## [Work required]
Give back, word for word, the line that contains "쿼리 제한 및 조정 인덱스를" and every line that follows it in the data below.

The data section start

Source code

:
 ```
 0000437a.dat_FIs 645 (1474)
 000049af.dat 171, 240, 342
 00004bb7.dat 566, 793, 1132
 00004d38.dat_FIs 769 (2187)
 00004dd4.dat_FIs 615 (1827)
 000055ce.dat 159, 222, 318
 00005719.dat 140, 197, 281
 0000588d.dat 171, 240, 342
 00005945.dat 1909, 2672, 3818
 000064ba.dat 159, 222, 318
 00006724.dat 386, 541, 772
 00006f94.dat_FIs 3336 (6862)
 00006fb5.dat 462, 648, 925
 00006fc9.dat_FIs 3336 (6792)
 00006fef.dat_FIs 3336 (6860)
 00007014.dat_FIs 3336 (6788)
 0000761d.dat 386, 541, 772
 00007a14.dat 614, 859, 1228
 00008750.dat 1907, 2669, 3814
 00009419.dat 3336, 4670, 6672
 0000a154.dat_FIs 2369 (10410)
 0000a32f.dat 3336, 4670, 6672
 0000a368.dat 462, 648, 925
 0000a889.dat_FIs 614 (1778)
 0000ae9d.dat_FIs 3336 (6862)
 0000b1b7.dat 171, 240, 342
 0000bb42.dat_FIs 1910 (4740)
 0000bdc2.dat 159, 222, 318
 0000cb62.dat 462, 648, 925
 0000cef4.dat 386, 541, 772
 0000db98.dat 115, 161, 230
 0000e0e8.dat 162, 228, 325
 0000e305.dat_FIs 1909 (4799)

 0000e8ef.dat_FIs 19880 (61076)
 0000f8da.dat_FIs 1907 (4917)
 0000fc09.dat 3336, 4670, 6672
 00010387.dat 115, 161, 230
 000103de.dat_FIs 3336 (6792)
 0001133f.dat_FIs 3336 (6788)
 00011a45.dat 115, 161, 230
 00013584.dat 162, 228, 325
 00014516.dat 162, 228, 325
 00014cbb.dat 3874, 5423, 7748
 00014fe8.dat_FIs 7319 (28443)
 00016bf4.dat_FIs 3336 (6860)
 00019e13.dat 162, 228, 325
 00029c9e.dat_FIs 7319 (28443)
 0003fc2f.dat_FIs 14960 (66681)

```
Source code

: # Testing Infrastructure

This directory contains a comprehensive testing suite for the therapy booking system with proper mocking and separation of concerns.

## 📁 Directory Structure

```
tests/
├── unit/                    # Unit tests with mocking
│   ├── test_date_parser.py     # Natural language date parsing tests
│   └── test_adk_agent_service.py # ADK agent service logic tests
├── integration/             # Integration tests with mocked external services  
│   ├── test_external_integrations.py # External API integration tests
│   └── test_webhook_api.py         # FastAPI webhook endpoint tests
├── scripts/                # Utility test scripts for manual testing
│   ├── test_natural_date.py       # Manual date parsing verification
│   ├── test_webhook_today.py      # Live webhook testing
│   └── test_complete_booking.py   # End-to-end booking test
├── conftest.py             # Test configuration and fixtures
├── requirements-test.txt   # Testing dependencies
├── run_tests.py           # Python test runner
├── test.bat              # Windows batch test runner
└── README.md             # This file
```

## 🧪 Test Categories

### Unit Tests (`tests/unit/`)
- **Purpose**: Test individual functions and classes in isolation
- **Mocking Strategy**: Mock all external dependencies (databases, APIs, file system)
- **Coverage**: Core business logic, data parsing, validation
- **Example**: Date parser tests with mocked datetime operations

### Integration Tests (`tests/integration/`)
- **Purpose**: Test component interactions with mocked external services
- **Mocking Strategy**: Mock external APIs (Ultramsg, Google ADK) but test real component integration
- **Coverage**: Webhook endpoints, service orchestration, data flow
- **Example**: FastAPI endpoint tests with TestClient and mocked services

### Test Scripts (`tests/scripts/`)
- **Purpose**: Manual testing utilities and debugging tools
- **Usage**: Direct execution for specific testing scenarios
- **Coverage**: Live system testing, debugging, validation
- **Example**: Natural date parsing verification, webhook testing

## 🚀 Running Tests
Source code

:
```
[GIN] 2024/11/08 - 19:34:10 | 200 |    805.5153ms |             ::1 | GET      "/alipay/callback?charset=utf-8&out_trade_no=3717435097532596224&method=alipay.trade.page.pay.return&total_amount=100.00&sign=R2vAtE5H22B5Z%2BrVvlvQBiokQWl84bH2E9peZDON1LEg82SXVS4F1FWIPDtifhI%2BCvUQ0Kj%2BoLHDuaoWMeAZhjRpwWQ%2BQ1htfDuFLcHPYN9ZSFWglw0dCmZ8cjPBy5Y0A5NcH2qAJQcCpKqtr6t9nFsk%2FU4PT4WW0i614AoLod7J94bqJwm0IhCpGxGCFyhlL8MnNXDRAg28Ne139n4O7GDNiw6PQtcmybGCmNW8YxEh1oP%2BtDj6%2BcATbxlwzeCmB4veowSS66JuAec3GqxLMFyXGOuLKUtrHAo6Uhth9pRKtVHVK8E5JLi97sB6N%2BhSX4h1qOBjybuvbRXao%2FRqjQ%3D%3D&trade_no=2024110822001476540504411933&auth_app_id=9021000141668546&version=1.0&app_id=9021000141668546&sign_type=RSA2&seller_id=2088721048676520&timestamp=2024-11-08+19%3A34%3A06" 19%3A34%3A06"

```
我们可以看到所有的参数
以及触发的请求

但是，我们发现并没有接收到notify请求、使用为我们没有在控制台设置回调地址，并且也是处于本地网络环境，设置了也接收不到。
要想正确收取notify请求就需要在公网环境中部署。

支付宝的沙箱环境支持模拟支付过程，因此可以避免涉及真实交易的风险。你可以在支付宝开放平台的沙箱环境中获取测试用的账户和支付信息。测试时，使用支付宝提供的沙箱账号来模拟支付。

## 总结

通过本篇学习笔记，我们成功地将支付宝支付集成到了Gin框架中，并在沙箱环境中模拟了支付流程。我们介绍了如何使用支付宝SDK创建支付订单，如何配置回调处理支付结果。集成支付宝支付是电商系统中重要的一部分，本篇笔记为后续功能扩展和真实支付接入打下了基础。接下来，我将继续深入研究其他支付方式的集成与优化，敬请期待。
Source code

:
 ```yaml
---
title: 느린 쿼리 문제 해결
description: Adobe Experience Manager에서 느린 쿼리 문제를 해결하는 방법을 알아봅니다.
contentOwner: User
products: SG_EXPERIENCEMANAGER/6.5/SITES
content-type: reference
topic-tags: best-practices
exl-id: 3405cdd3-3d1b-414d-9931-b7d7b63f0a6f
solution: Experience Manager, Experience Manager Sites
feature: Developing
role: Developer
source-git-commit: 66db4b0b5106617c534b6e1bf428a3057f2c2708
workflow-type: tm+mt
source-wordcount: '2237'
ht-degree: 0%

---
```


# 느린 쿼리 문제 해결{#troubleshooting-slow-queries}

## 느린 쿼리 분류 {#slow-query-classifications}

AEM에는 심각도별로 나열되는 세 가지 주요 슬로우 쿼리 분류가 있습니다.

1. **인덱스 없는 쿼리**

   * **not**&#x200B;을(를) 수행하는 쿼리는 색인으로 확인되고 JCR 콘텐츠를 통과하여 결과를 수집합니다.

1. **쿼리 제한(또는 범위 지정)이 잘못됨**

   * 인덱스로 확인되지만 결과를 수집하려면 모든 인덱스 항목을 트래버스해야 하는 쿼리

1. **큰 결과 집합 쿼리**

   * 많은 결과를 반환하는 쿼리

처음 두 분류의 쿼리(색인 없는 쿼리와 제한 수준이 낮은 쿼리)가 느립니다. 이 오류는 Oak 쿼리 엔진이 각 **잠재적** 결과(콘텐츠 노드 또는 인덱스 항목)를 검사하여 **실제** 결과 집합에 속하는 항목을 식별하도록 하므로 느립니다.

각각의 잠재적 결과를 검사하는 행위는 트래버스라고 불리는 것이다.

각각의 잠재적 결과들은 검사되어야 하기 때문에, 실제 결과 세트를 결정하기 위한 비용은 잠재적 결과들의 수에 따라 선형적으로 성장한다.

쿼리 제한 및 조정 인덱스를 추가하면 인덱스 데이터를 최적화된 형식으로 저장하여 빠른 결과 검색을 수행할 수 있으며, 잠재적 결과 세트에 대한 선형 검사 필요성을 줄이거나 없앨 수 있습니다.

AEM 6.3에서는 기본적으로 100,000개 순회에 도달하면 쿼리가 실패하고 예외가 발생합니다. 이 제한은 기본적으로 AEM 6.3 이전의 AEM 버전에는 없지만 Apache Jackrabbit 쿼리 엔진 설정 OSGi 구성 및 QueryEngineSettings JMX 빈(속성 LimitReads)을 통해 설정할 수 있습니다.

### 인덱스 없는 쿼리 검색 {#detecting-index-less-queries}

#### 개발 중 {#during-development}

The data section end

## [Result for this task]
쿼리 제한 및 조정 인덱스를 추가하면 인덱스 데이터를 최적화된 형식으로 저장하여 빠른 결과 검색을 수행할 수 있으며, 잠재적 결과 세트에 대한 선형 검사 필요성을 줄이거나 없앨 수 있습니다.

AEM 6.3에서는 기본적으로 100,000개 순회에 도달하면 쿼리가 실패하고 예외가 발생합니다. 이 제한은 기본적으로 AEM 6.3 이전의 AEM 버전에는 없지만 Apache Jackrabbit 쿼리 엔진 설정 OSGi 구성 및 QueryEngineSettings JMX 빈(속성 LimitReads)을 통해 설정할 수 있습니다.

### 인덱스 없는 쿼리 검색 {#detecting-index-less-queries}

#### 개발 중 {#during-development}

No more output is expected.